El pronunciamiento surgió luego de un evento en el que Luzárraga recibió apoyo público. Sin embargo, Correa fue enfático al señalar que ella no forma parte de la lista oficial del movimiento, sugiriendo incluso que estaría vinculada a otra organización política.
Pese a esto, Luzárraga respondió con un mensaje en el que dejó claro que no abandonará sus aspiraciones.

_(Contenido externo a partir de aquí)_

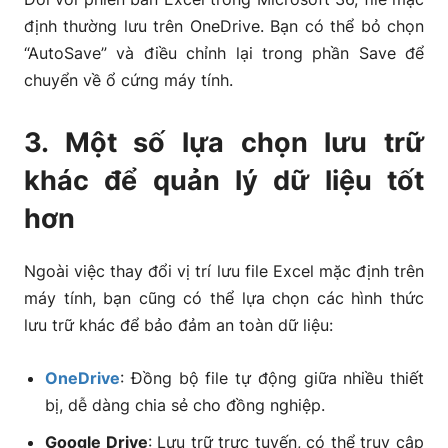
định thường lưu trên OneDrive. Bạn có thể bỏ chọn
“AutoSave” và điều chỉnh lại trong phần Save để
chuyển về ổ cứng máy tính.
3. Một số lựa chọn lưu trữ
khác để quản lý dữ liệu tốt
hơn
Ngoài việc thay đổi vị trí lưu file Excel mặc định trên
máy tính, bạn cũng có thể lựa chọn các hình thức
lưu trữ khác để bảo đảm an toàn dữ liệu:
OneDrive
: Đồng bộ file tự động giữa nhiều thiết
bị, dễ dàng chia sẻ cho đồng nghiệp.
Google Drive
: Lưu trữ trực tuyến, có thể truy cập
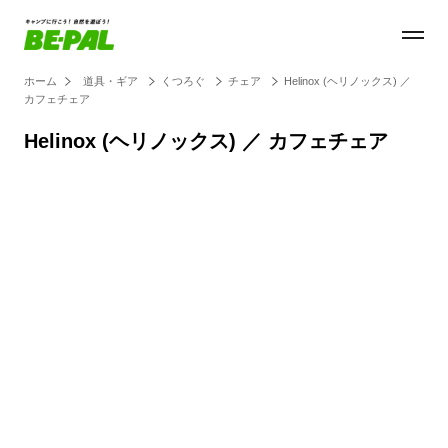
ホーム
道具・ギア
くつろぐ
チェア
Helinox (ヘリノックス) ／
カフェチェア
Helinox (ヘリノックス) ／ カフェチェア
Loaded
:
27.14%
/
Unmute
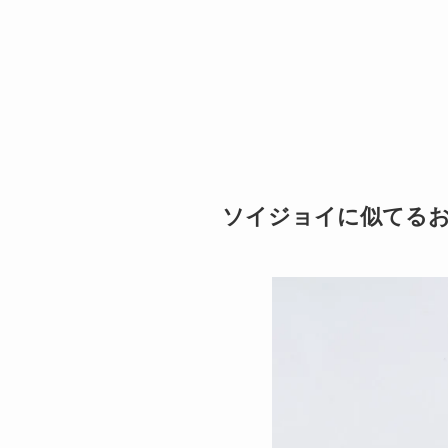
ソイジョイに似てる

En su declaración, destacó que su enfoque no se limita a una candidatura, sino a la construcción de acuerdos amplios entre distintos sectores políticos y sociales para defender la democracia, la institucionalidad y el Estado de derecho.
Además, aseguró haber logrado acercamientos con actores de diversas corrientes ideológicas, incluyendo sectores de izquierda, derecha y organizaciones sociales, con el objetivo de promover la unidad frente a lo que considera riesgos autoritarios.
La abogada también cuestionó la imposición de candidaturas sin respaldo ciudadano y enfatizó que su eventual participación política dependerá de un consenso amplio, no de decisiones internas de un solo grupo. En ese sentido, planteó la necesidad de superar la polarización y reconstruir espacios de diálogo en el país.
Mientras tanto, el respaldo de Correa a Álvarez se mantiene firme, aunque su situación legal podría afectar su posible reelección.